Il existe une certaine confusion quant à la date de naissance de Théophile-Clément Blanchard. Le Benezit indique 1820, d’autres sources généalogiques 1819 ou encore 1812. En revanche, on trouve bien dans les registres paroissiaux de la ville de Paris la date du 6 février 1822 pour Théophile-Clément Blanchard (et c’est par ailleurs cette date qui est mentionnée dans les Procès-Verbaux de l’Académie des Beaux-Arts en 1841).
Elevé dans une famille d’artistes (son père Auguste-Jean-Baptiste, 1792-1849, est un graveur célèbre, médaille d’or au Salon de 1831, et son frère Auguste-Thomas, 1819-1898, sera lui aussi un graveur renommé), Théophile-Clément
semble manifester très précocement des dons pour le dessin et la peinture, comme le prouve notre huile sur papier, qui aurait donc étonnamment été réalisée à l’âge de 10 ans, si l’on en croit la date inscrite.
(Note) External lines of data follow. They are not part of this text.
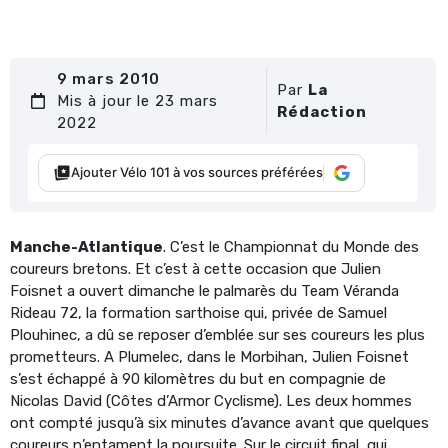
9 mars 2010
Par
La
Mis à jour le 23 mars
Rédaction
2022
Ajouter Vélo 101 à vos sources préférées
Manche-Atlantique
. C’est le Championnat du Monde des
coureurs bretons. Et c’est à cette occasion que Julien
Foisnet a ouvert dimanche le palmarès du Team Véranda
Rideau 72, la formation sarthoise qui, privée de Samuel
Plouhinec, a dû se reposer d’emblée sur ses coureurs les plus
prometteurs. A Plumelec, dans le Morbihan, Julien Foisnet
s’est échappé à 90 kilomètres du but en compagnie de
Nicolas David (Côtes d’Armor Cyclisme). Les deux hommes
ont compté jusqu’à six minutes d’avance avant que quelques
coureurs n’entament la poursuite. Sur le circuit final, qui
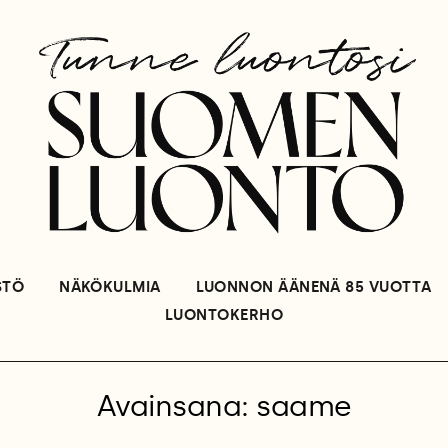
STÖ
NÄKÖKULMIA
LUONNON ÄÄNENÄ 85 VUOTTA
LUONTOKERHO
Avainsana: saame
Selon les Procès-verbaux de l’Académie des Beaux-Arts, Blanchard est, dès l’âge de 13 ans, élève de Léon Cogniet en 1835 et 1836. Il aurait par ailleurs (selon Delécluze dans son « Exposition des artistes vivants » de 1850) été en premier lieu élève du paysagiste néo-classique Charles-Joseph Rémond, peut-être à l’époque de notre peinture. Très tôt, il étudie consciencieusement la nature, notamment dans le Dauphiné.
En 1841, à 19 ans, il se classe deuxième au Grand Prix de Rome de paysage historique (dont le thème est Adam et Eve chassés du paradis terrestre), à égalité avec le lyonnais Ponthus-Cinier, derrière le vainqueur Félix Lanoue, tous deux ses aînés de 10 ans; c’est en tant qu’élève de Merry Blondel et de Rémond qu’il concourt à ce prix.
Tout va alors très vite pour lui: il expose dès 1841 au Salon, et ce jusqu’en 1850 à titre posthume, avec 26 tableaux, exclusivement des paysages, représentant des vues de Normandie, d’Ile de France ou du Bugey.
Au Salon de 1842, le roi Louis-Philippe lui achète L’intérieur d’une forêt; il y reçoit une médaille de 3ème classe et la revue « L’Artiste » souligne « le brillant début d’un jeune artiste plein d’avenir » . Il devient un proche de Louis-Philippe et réalisera pour lui plusieurs oeuvres, dont des vues du Tréport.
Blanchard confirme en 1843 avec cette fois une médaille de 2ème classe; la même année, il est nommé professeur de dessin à l’Ecole d’Etat-Major.

A l’occasion du Salon de 1844, « l’Illustration » est particulièrement élogieuse à son égard: « Nul, plus que cet artiste, ne sait donner une idée de la nature dans ses plus simples comme dans ses plus merveilleux aspects. Monsieur Blanchard appartient à cette école de paysage qui ne corrige pas la nature par l’imagination, et qui ne manque pas, cependant, de la copier en lui laissant sa poésie et sa vigueur. »
De même, dans « Les Beaux-Arts » de cette même année: « De microscopiques dimensions nous avaient dérobé la « Vue prise des bords de l’Oise » et la « Vue prise à Noisy » par Monsieur Théophile Blanchard, délicieux paysages qui réunissent à la solidité de l’huile la délicatesse de la miniature. »

Théophile-Clément Blanchard peut être rapproché de Michallon en ce qui concerne ses remarquables et précoces dons artistiques, la durée météorique de sa belle carrière fauchée en pleine jeunesse, et son goût pour la représentation de la nature; mais 20 ans après Michallon il n’a pas le côté novateur de celui-ci à son époque.
On ne peut cependant qu’être admiratif devant notre étude de bouleau, comparable aux réalisations d’artistes chevronnés comme Simon Denis ou encore Pierre-Athanase Chauvin une trentaine d’années plus tôt.